Asr Suresi, Kur’ân-ı Kerîm’in en kısa surelerinden bir tanesi olmasına rağmen Kur’an-ı Kerîm’de bahsedilen tüm esasların özü sayılabilecek derecede anlam zenginliği taşımaktadır.

Asra yemin ederim ki, insan gerçekten ziyandadır. Ancak iman edip dünya ve âhiret için yararlı işler yapanlar, birbirlerine hakkı tavsiye edenler ve sabrı tavsiye edenler başkadır. (Asr Suresi, 1-3. Ayet)

Bu doğrultuda Asr Suresi’nin üstünden Kur’an-ı Kerîm’de bahsedilen bütün esasların yani İslâm’ın bütün hükümlerinin genel çerçevesinin itikadî, amelî ve ahlâkî esaslar şeklinde üç başlıkta tasnif edilebilmesi mümkündür. İslâm dininin itikadî, amelî ve ahlâkî esasları birbirleri ile sıralı bir düzen halinde iç içe geçmiş görünümdedir.

İslâm dininin kaynağını şer‘î delillerin teşkil ettiği itikadî yahut imanî esasları Allah Teâlâ’ya, peygamberlerine, Meleklere, Kitaplara, âhiret günü ile kaza ve kadere inanmak olmak üzere altı tanedir. Yani iman; Allah Teâlâ’ya, Peygamberlerine, Meleklerine, Kitaplara, âhiret günü ile kaza ve kadere inanmaktır.

İbn Ömer’den nakledildiğine göre, Cebrail (as) Hz. Peygamber’e (sav), “İman nedir?” diye sordu. Bunun üzerine Hz. Peygamber şöyle buyurdu: “İman; Allah"a, meleklerine, kitaplarına, Peygamberlerine, âhiret gününe, hayır ve şerriyle kadere inanmaktır. (Buhârî, Îmân, 37)

Başka bir deyişle iman; dinin itikadî, amelî, ahlâkî bütün hükümlerini kalben inanarak kabul etmek ve bu inancını dili ile (Kelime-i şehâdet getirmek) ifade etmektir. Kullar iman edip (iman, amel ve ahlâk ile ilgili bütün hükümleri kalbi şekilde inanarak kabul edip bu inancını dili ile ifade ederek (Kelime-i şehâdet)) Mümin sıfatı kazanırlar.
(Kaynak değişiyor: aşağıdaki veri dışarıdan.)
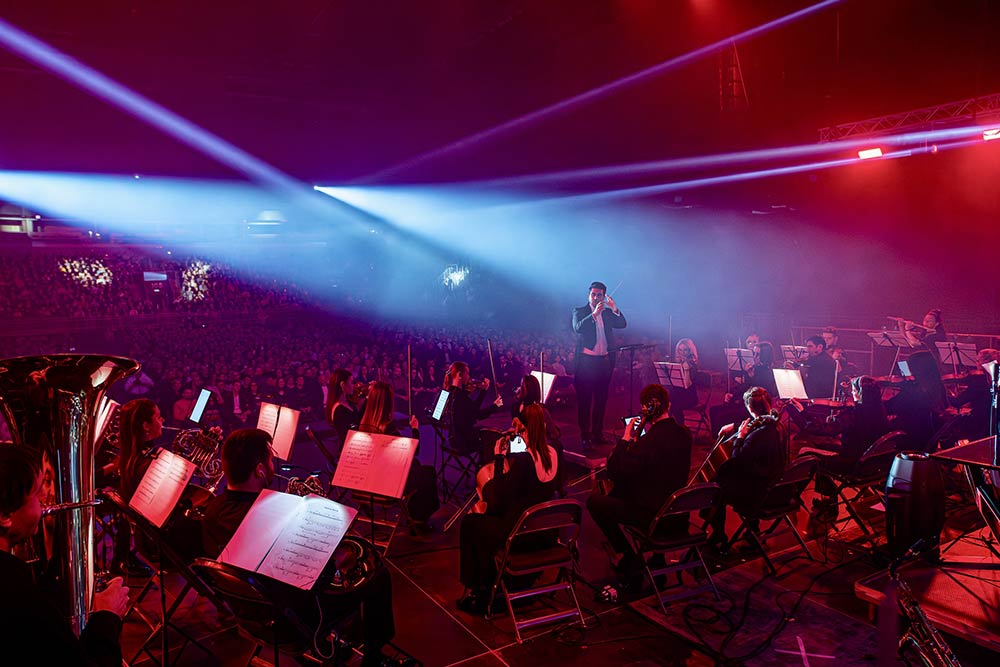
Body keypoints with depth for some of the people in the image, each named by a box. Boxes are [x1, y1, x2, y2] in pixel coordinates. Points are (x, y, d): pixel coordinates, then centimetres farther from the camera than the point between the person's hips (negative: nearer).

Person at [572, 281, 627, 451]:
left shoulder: (607, 313, 12)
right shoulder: (579, 312, 3)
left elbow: (622, 324, -1)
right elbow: (577, 328, -16)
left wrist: (615, 309, -16)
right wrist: (594, 314, -24)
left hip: (604, 361, 4)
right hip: (586, 361, -4)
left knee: (601, 399, 10)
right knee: (584, 400, -5)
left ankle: (598, 433, 20)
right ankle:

İkinci olarak İslâm dininin kaynağını şer‘î delillerin teşkil ettiği amelî (İslâm) esasları; namaz kılmak, zekât vermek, haccetmek ve Ramazan orucunu tutmak şeklinde sıralanabilir. Yani İslâm; dinin imanî, amelî, ahlâkî bütün hükümlerini kalben inanarak kabul ederek, bu inancını dile getirip (Kelime-i şehâdet getirmek), hükümlerin gereğini (namaz kılmak, zekât vermek, haccetmek, Ramazan orucu tutmak) yapmaktır.

Mümin sıfatı kazanan kullar arasından, amelî (İslâm) esasları yerine getirenler (iman, amel ve ahlâk ile ilgili bütün hükümleri kalbi şekilde inanarak kabul edip, inancını dili ile ifade ederek hükümlerin gereğini de yaparak) Müslim hüviyetine erişirler.

Üçüncü olarak İslâm dininin, kaynağını şer‘î delillerin teşkil ettiği ahlâkî esasları ise kulun yapması gerekli olan amelleri yaparken İlâhî huzurda olduğu bilincini taşımasıdır. Bu bakımdan ihsan, dinin imanî, amelî ve ahlâkî bütün hükümlerini kalben inanarak kabul ederek, inancını dile getirip (Kelime-i şehâdet) bu hükümlerin gereğini (namaz kılmak, zekât vermek, haccetmek ve Ramazan orucu tutma) İlâhî huzurda olduğu bilincini taşıyarak yerine getirmektir.

Müslim sıfatı kazanan kullar arasından, ahlâkî esasları yerine getiren kimseler (iman, amel ve ahlâk ile ilgili bütün hükümleri kalbi şekilde inanarak kabul edip, inancını dili ile ifade ederek hükümlerin gereğini İlâhî huzurda olduğu bilincini taşıyarak yapanlar) de Muhsin vasfına erişmiş olur. Müslim hüviyetine erişmiş ancak Muhsin vasfına erişemeyen kullar bu bakımdan kulluk borcunu yerine getirmiş olurlar. Ama dini yani İslâm’ı kamîl mânada yaşayamazlar.